-- Document segment --
::::::::::
Complexity: O(V + E) where V = nodes in the old SCC and E = call edges among those nodes. The 4x unrolling is a constant-factor optimization, not an algorithmic change.
Incremental SCC Mutation Operations
When a pass modifies the call graph, the SCC structure must be updated without recomputing the entire graph. The LCG provides six mutation operations, each handling a specific kind of edge change. The two most complex are switchInternalEdgeToCall and switchInternalEdgeToRef; the others handle cross-RefSCC edges and bulk operations.
switchInternalEdgeToCall -- sub_D25FD0 (5,526 bytes)
Called when a ref edge within the same RefSCC becomes a call edge (the inliner or devirtualization resolves an indirect call to a direct call). This may merge previously separate SCCs into one.
// Address: 0xD25FD0 -- 0xD27566
// Signature (deduced):
// RefSCC::switchInternalEdgeToCall(
// Node& SourceN, // rsi
// Node& TargetN, // rdx
// function_ref<void(ArrayRef<SCC*>)> MergeCB // rcx (nullable), r8 (data)
// ) -> bool
fn switchInternalEdgeToCall(source: &Node, target: &Node, merge_cb: Option<Fn>) -> bool {
let source_scc = sub_D23C40(lcg, source); // lookupSCC at 0xD26025
let target_scc = sub_D23C40(lcg, target); // lookupSCC at 0xD2604E
// FAST PATH 1: Same SCC -- edge type flip only, no structural change
if source_scc == target_scc { // 0xD26B5B
// Mark the edge as a call edge (flip bit 2) via sub_D23E00
return false; // no SCC change
}
// Look up SCC indices within the RefSCC's ordered list
let source_idx = sub_D25BD0(refscc.map, source_scc); // 0xD26055
let target_idx = sub_D25BD0(refscc.map, target_scc); // 0xD260A0
// FAST PATH 2: Source already appears after target in post-order
// (the new call edge doesn't create a cycle in the SCC DAG)
if source_idx > target_idx { // 0xD260B4
// Mark edge as call, no SCC restructuring needed
return false;
}
// SLOW PATH: The new call edge creates a cycle between SCCs.
// Must merge all SCCs in the range [target_idx .. source_idx].
// Phase A: DFS reachability within the RefSCC (0xD26C92 -- 0xD26DAB)
// Walk call edges from target, collecting all SCCs reachable
// back to source. Uses SmallVector worklist (cap 4) and
// DenseMap visited set at [r15+0x48].
let mut merge_set: SmallVector<SCC*, 4>;
let mut visited: DenseSet<SCC*>;
// ... DFS marks all SCCs on the cycle ...
// Phase B: Merge SCCs (0xD26335 -- 0xD263E1)
let merge_range = &refscc.scc_array[target_idx..=source_idx];
let merge_count = merge_range.len();
// Allocate temp buffer for std::rotate
let tmp = sub_2207800(merge_count * 8); // operator new
// sub_D23910 rotates the SCC array to consolidate merged entries
sub_D23910(refscc.scc_array, target_idx, source_idx);
// Move all nodes from secondary SCCs into the primary SCC
for scc in &merge_range[1..] {
primary_scc.members.extend(scc.members);
scc.members.clear();
}
// Update the SCC-to-index DenseMap with double-buffered rehashing
// Toggle flags byte at [RefSCC+0x40], tombstone old entries,
// insert new entries into the alternate map via sub_D24C50
// Phase C: Invoke merge callback (0xD26480)
::::::::::
-- Dataset excerpts --

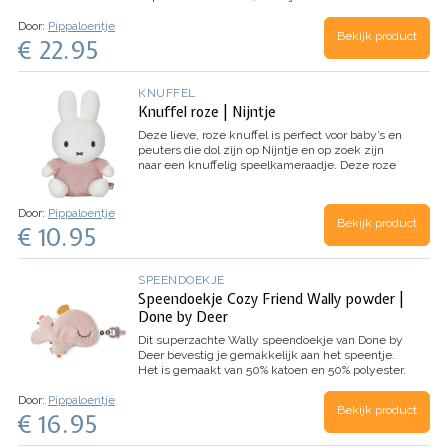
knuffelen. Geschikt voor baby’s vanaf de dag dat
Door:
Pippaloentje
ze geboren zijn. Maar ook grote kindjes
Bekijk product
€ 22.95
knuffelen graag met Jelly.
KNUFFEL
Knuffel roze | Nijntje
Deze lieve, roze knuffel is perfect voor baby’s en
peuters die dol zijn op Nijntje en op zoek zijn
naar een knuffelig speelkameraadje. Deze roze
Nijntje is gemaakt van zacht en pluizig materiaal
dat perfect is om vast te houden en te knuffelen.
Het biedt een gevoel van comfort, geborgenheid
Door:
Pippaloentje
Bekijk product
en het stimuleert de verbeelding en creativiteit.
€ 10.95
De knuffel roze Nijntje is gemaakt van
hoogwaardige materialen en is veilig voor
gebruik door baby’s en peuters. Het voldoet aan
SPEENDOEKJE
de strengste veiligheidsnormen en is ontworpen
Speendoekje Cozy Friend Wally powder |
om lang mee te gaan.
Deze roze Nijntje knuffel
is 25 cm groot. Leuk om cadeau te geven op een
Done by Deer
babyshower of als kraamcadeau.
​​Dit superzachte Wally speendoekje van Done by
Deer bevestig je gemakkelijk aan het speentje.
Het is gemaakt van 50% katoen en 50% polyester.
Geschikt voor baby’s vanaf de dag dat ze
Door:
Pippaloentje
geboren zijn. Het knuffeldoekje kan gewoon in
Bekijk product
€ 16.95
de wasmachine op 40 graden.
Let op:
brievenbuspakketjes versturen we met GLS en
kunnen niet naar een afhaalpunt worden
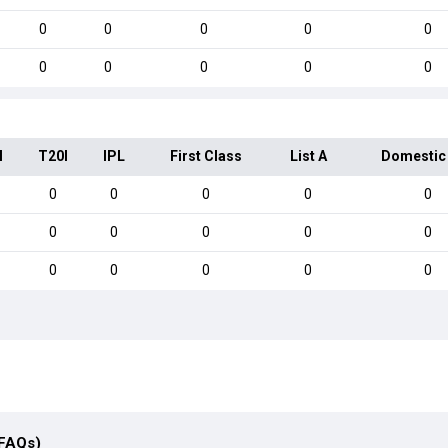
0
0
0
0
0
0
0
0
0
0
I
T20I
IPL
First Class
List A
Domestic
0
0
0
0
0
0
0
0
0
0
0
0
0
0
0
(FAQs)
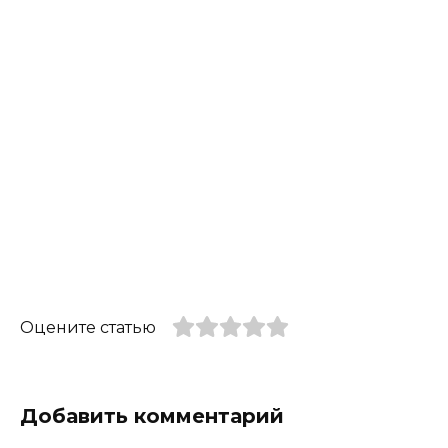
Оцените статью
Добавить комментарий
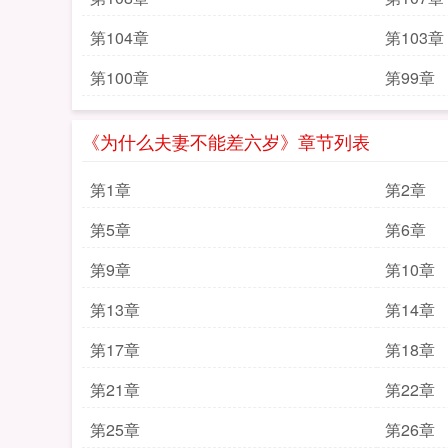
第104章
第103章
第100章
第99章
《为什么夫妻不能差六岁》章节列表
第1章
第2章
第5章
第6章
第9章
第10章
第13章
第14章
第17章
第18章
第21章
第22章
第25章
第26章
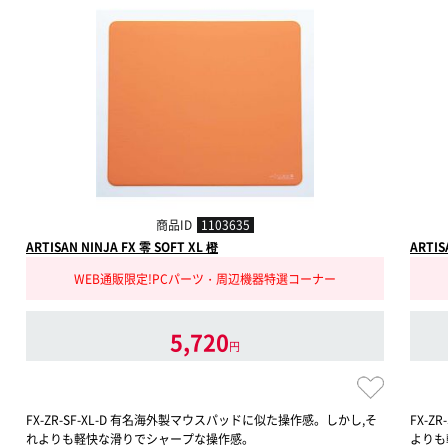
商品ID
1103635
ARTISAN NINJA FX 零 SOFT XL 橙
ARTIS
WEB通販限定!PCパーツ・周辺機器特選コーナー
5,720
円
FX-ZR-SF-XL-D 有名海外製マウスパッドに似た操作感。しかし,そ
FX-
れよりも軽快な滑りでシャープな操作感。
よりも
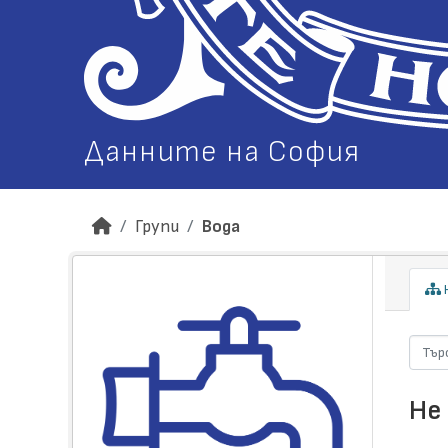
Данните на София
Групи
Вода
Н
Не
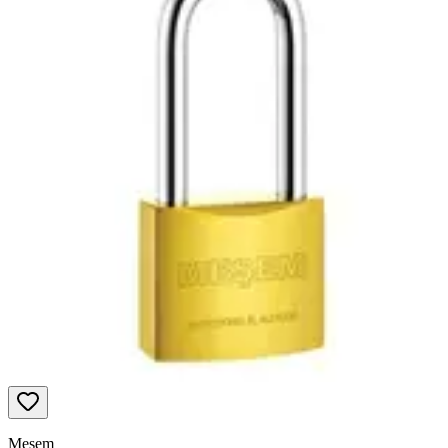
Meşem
::::::::::
-- Work instructions --
1. In the SCC mutation text, rename "call graph" to "call hierarchy", starting with "Complexity: O(V +" and going on through "sub_D25FD0 (5,526 bytes)".
2. Carry the SCC mutation text forward from the point where it stops.
None of the material is needed for this work.

-- Results --
1.
Complexity: O(V + E) where V = nodes in the old SCC and E = call edges among those nodes. The 4x unrolling is a constant-factor optimization, not an algorithmic change.
Incremental SCC Mutation Operations
When a pass modifies the call hierarchy, the SCC structure must be updated without recomputing the entire graph. The LCG provides six mutation operations, each handling a specific kind of edge change. The two most complex are switchInternalEdgeToCall and switchInternalEdgeToRef; the others handle cross-RefSCC edges and bulk operations.
switchInternalEdgeToCall -- sub_D25FD0 (5,526 bytes)

2.
if let Some(cb) = merge_cb {
cb(ArrayRef { ptr: merge_range.as_ptr(), len: merge_count });
}
// Phase D: Reindex remaining SCCs (0xD267A2)
for scc in &refscc.scc_array[target_idx + 1..] {
scc_index_map[scc] -= merge_count - 1; // "sub [rax], ebx" at 0xD267B9
}
// Notify the graph of structural change
sub_D23D60(lcg, 1); // notifyRefSCCChange
return true; // SCC structure changed
}
Allocation fallback: The temporary buffer allocation at 0xD27447 has a halving fallback (sar rbx, 1): if operator new fails for the full size, it retries with half the size. This handles the case where the merge set is unexpectedly large.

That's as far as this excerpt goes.